Not too long ago, I didn't know what sunshine babies, angel babies, or rainbow babies were. I never had a reason to until I had my miscarriage. These terms, and the visibility they provide, have helped me and many other moms cope with the tragedy of pregnancy loss. For those who don't know, a sunshine baby is a baby conceived before a loss. I never knew there was a name for the child I had before I lost my baby, but I find it deeply comforting. That's why there is so much I want to say to my sunshine baby.
I was 33 when I got married, so my husband and I decided we'd start trying to get pregnant right away. Let's just say it wasn't nearly as hard as we thought it was going to be. I delivered a beautiful baby girl nine months and a day from the day of our wedding. We knew we wanted to grow our family before I crossed the dreaded "geriatric pregnancy" threshold. Then, about 10 months after the birth of our daughter, we conceived again. Unfortunately, I miscarried within a week of finding out we were expecting.
You would think having a normal, healthy pregnancy first would soften the blow. However, as I have learned, grief for a child doesn't work that way (at least not for me, although it's important to acknowledge that everyone processes grief differently). It did make me incredibly grateful for the gift of my daughter, and there are a few things I need my sunshine girl to know.

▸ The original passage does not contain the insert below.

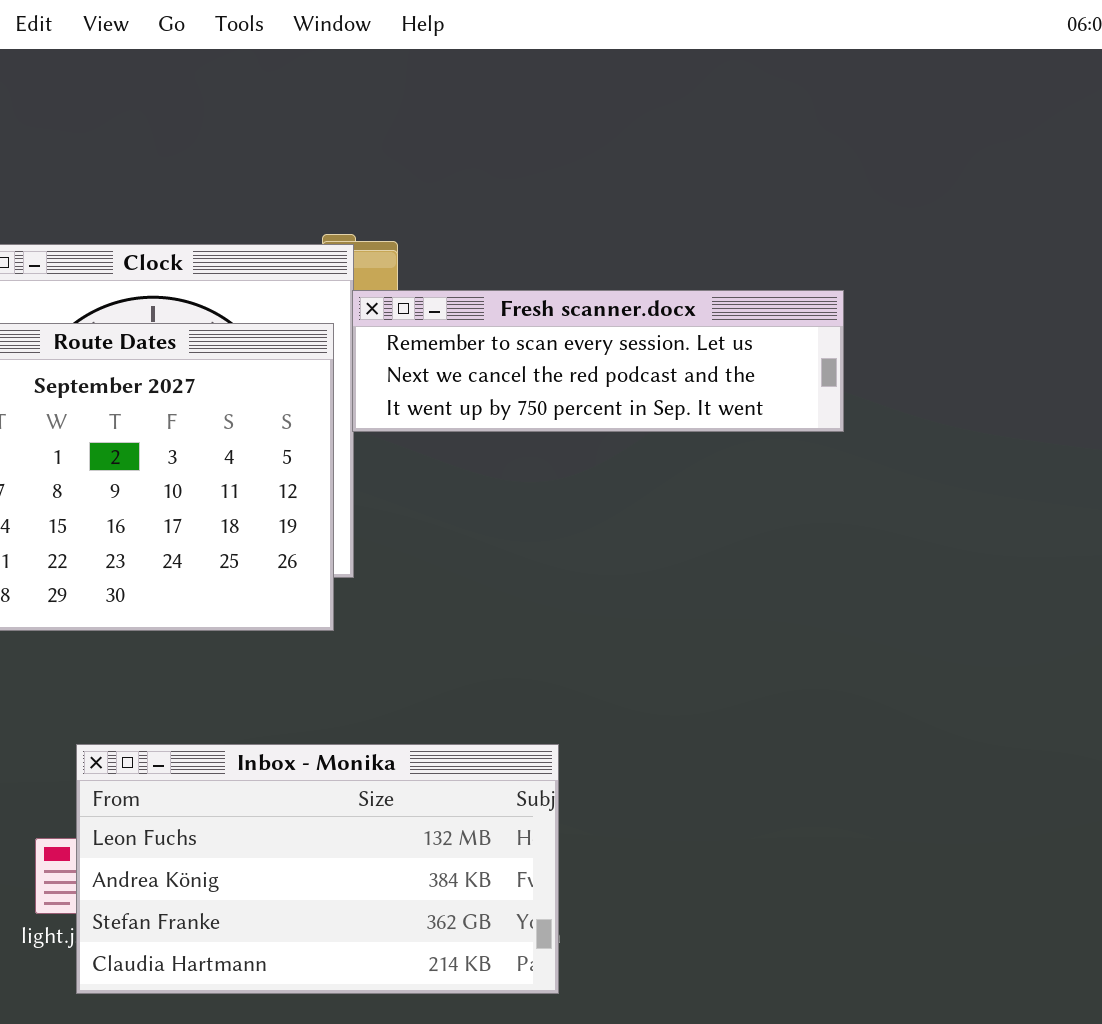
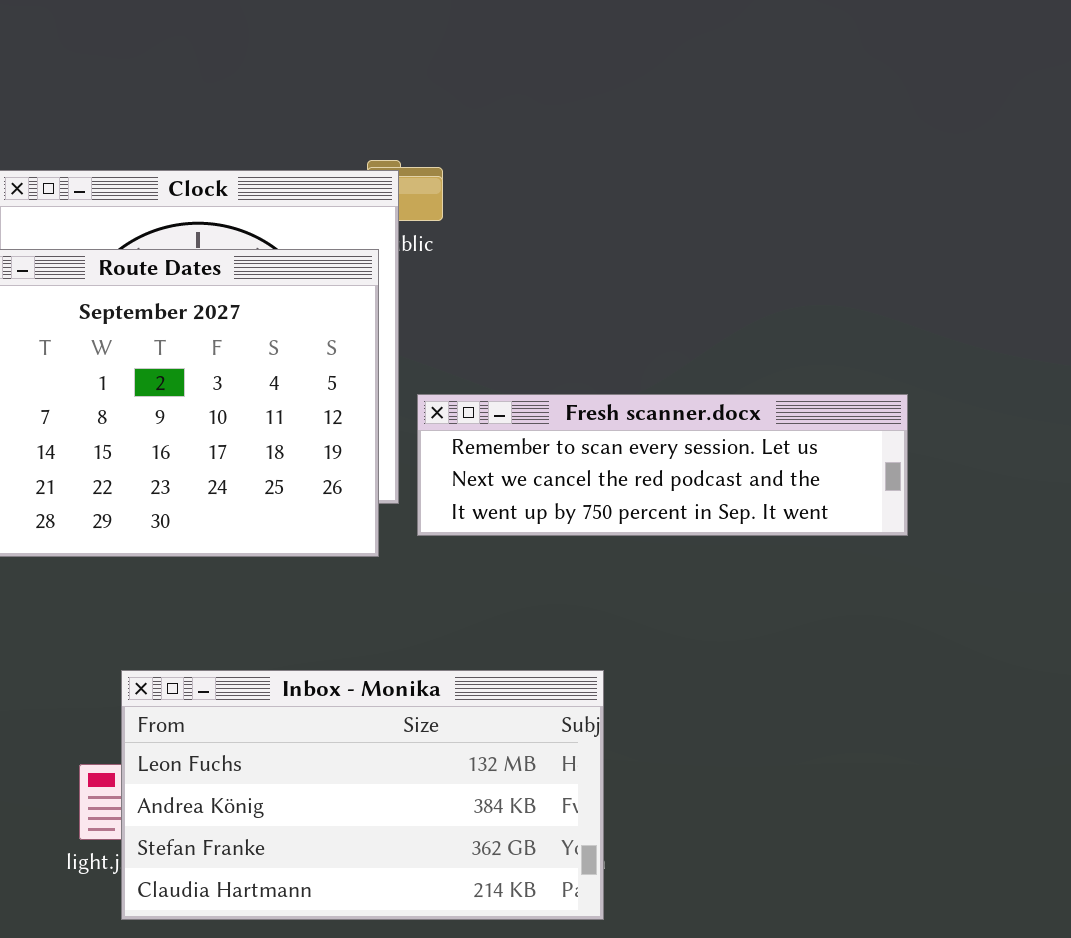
Fresh scanner.docx: [352,290,844,432] -> [417,394,908,536], moved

Beyond the shame I felt about my miscarriage, was the guilt I endured for not being a better mom to my living child. I was so distraught that it was difficult to remain "present." While I cared for her physical needs (feeding, dressing, changing, sleeping), simple things like playing her on the floor felt like too much. I have a vivid memory of lying on the living room rug as she drove her purple wooden dinosaur over my back.
I want to apologize for that period of emotional absence, and I want to honor her loss as well. After all, she was supposed to be a big sister.
"Our Family Is Already Complete"
My dearest wish is to have another baby, but if that's not in the cards, it's really OK. We became a family the day my partner and I committed to making a life together. It's not marriage or a certain number of kids that makes a family. It's love. We have that in spades.
"I Love You"
I love my child. Truly, madly, deeply. It's a walk through fire, throw yourself in front of a moving vehicle to save her kind of love. As my mom always said, love is not a pie. The piece of love that's reserved for my angel baby does not mean a smaller piece for my little girl. The love I have for her is infinite and unconditional.
"You Are The Light Of My Life"
In Peter Pan, J.M. Barrie writes, "When the first baby laughed for the first time, its laugh broke into a thousand pieces, and they all went skipping about, and that was the beginning of fairies.” We recognize that there is something magical about babies. A sweet smile from my darling girl can turn around my darkest day. Nothing can ever happen to change the fact that her very existence makes me happier than I ever imagined I could be.
I'm not sure I could have come out of the deep depression that followed my miscarriage without my daughter. There were the practical realities of taking care of her that kept me going. In that dark place, she could still make me laugh with her babbling and rejoice at her first steps. She wasn't even a year old when it happened, but I owe her a debt of thanks I may never be able to repay.
"You Were A Dream Come True"
When I got married and had a baby, I realized I had everything I'd ever wanted. Maybe that seems anti-feminist, but I had plenty of time to thrive in my career and I was ready for a family. Yes, I experienced tragedy, but not everyone can say that their dreams became reality. Thanks to my daughter, I can.
"I Haven't Given Up Hope"
I choose to believe that it's not too late. I have a lot to give as a mother, and I would welcome another baby with open arms. I would love for my girl to have a little brother or sister, and I'll keep trying for her and for myself, comforted by the knowledge that I'm already blessed with so much sunshine in my life.